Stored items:
**********

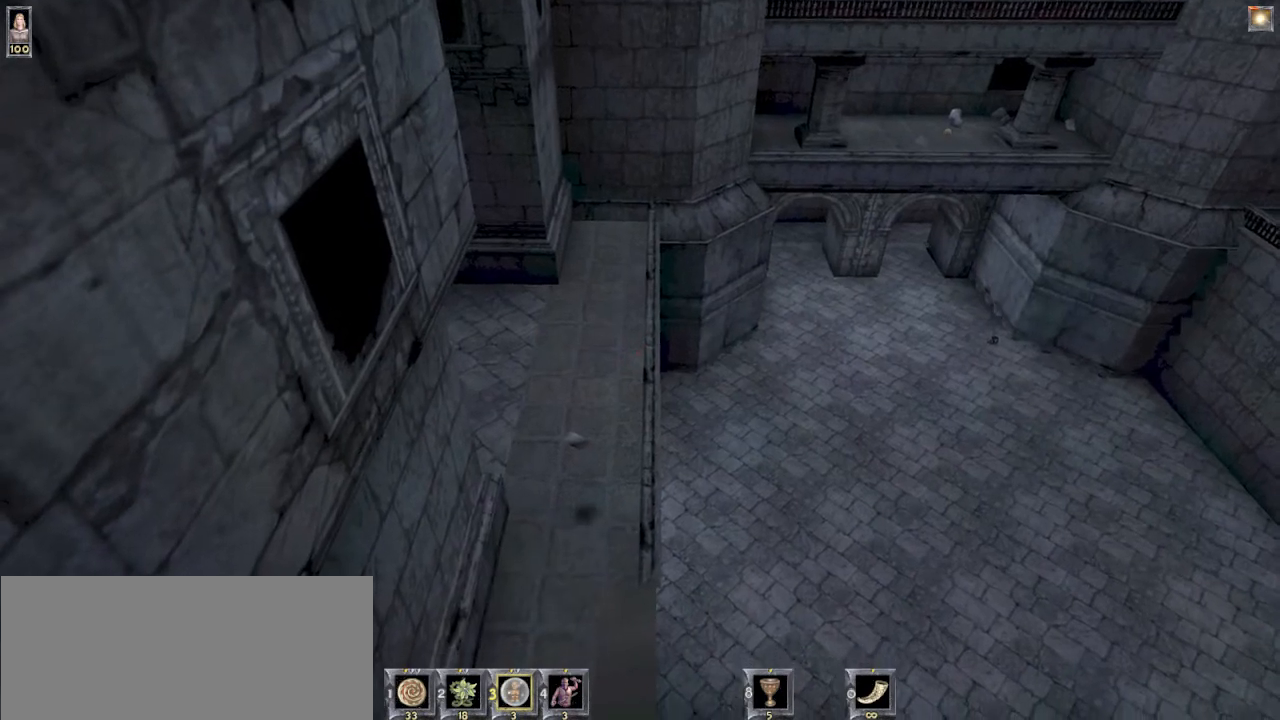
{"keys": [], "mouse": [], "events": []}
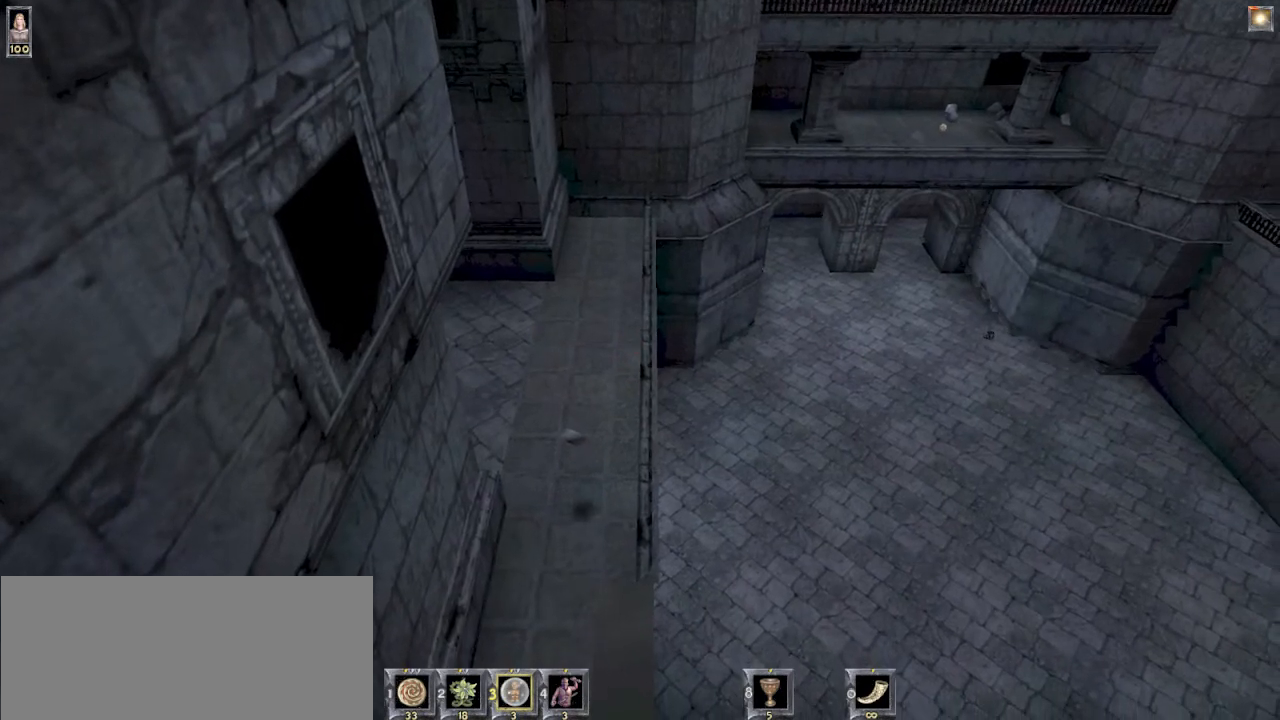
{"keys": [], "mouse": [], "events": []}
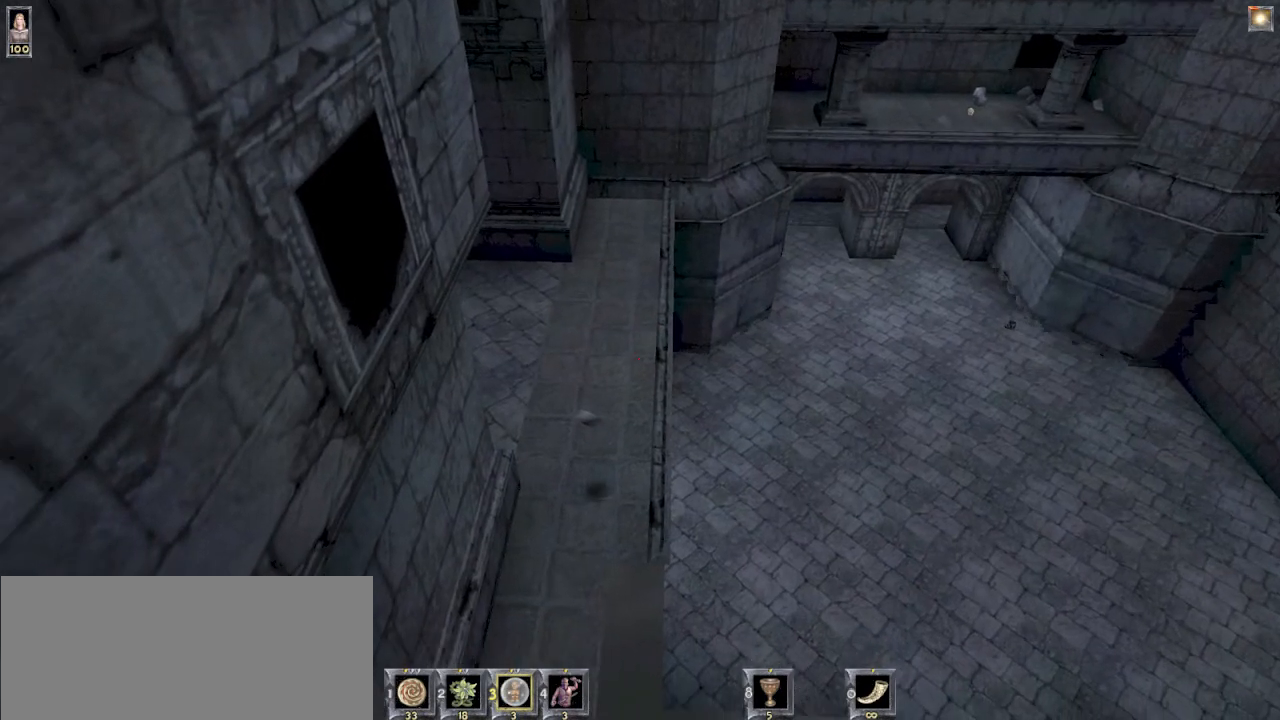
{"keys": [], "mouse": [], "events": []}
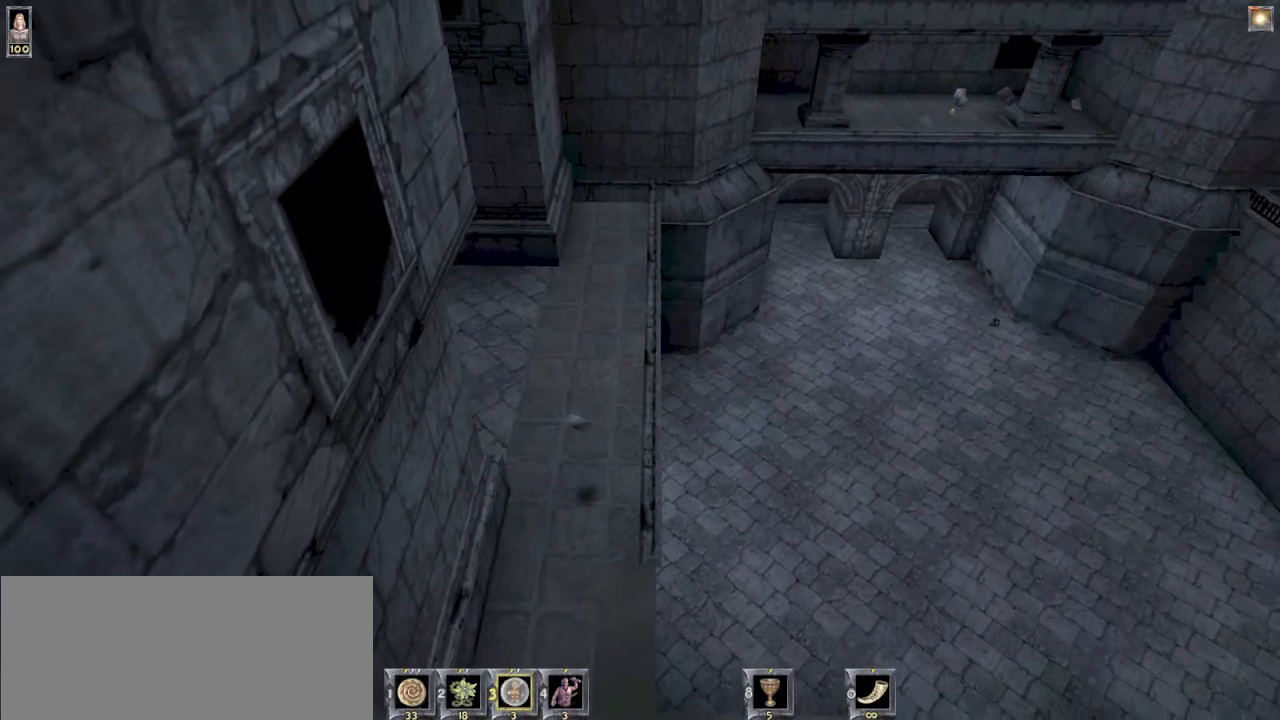
{"keys": [], "mouse": [], "events": []}
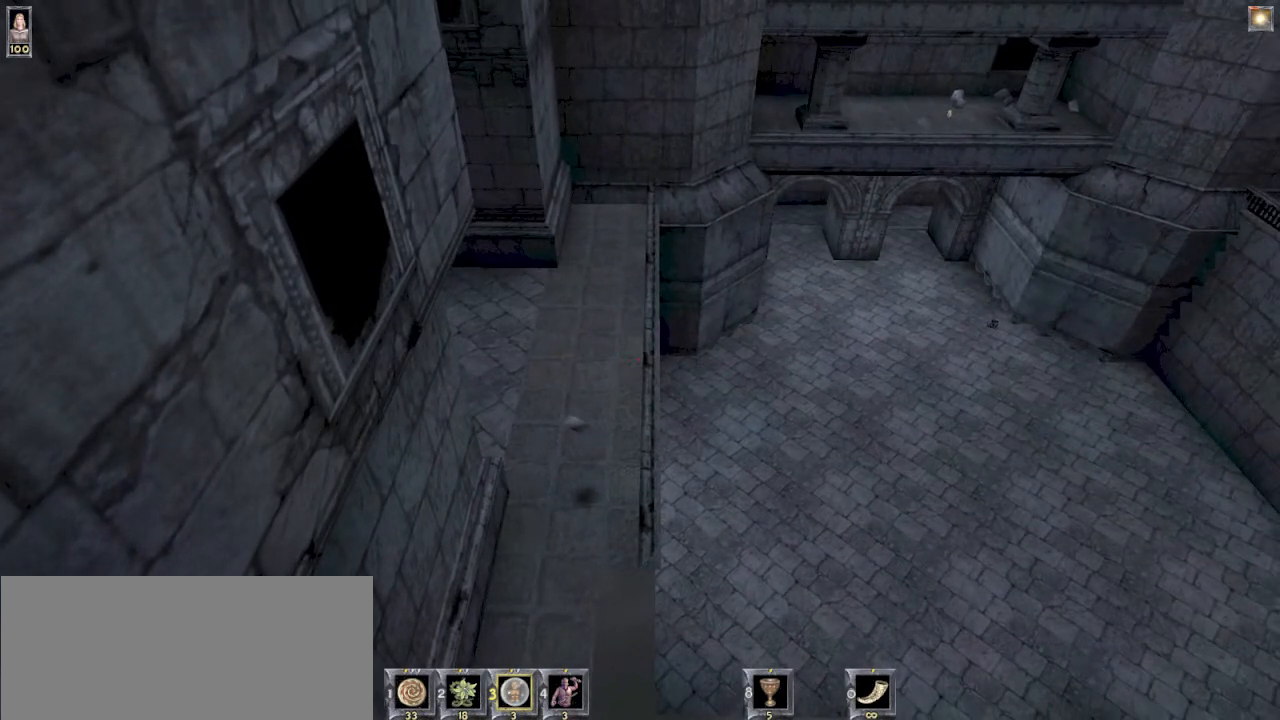
{"keys": [], "mouse": [], "events": []}
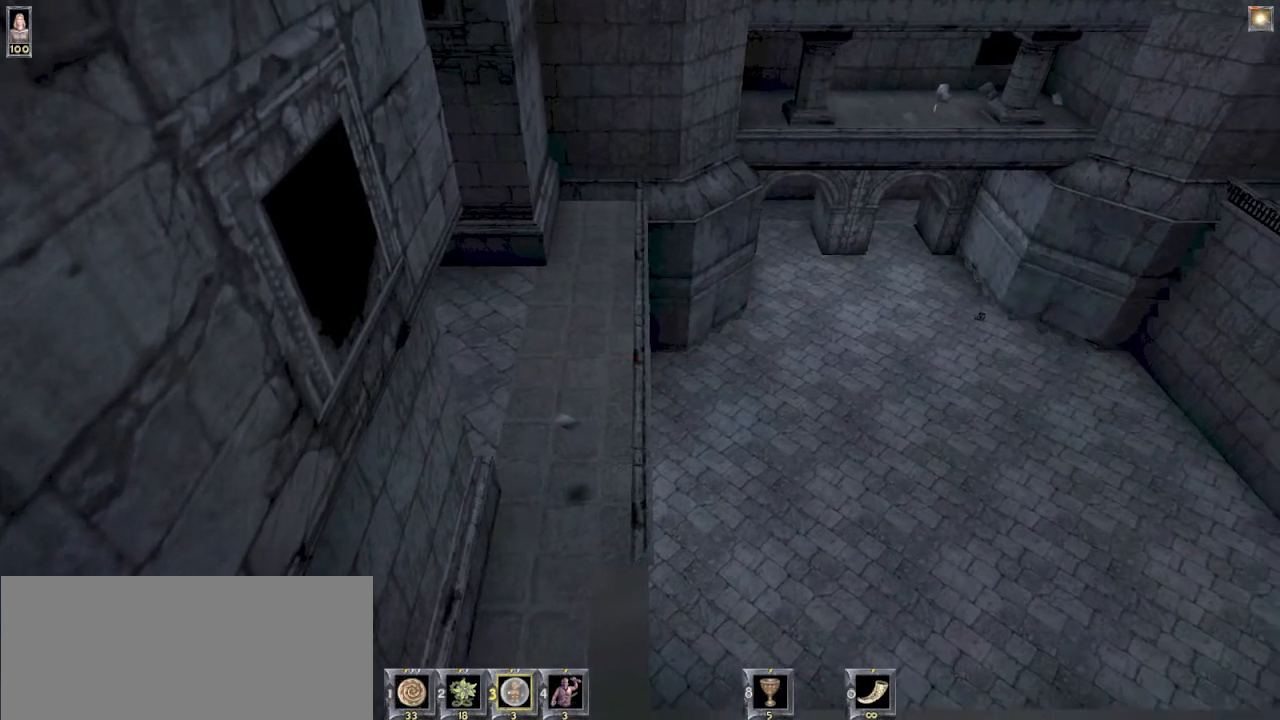
{"keys": [], "mouse": [], "events": []}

**********

WHAT TO WORK ON:
Every record gets retyped exactly; no picture goes into the copy.

OUTPUT OF THE EXERCISE:
{"keys": [], "mouse": [], "events": []}
{"keys": [], "mouse": [], "events": []}
{"keys": [], "mouse": [], "events": []}
{"keys": [], "mouse": [], "events": []}
{"keys": [], "mouse": [], "events": []}
{"keys": [], "mouse": [], "events": []}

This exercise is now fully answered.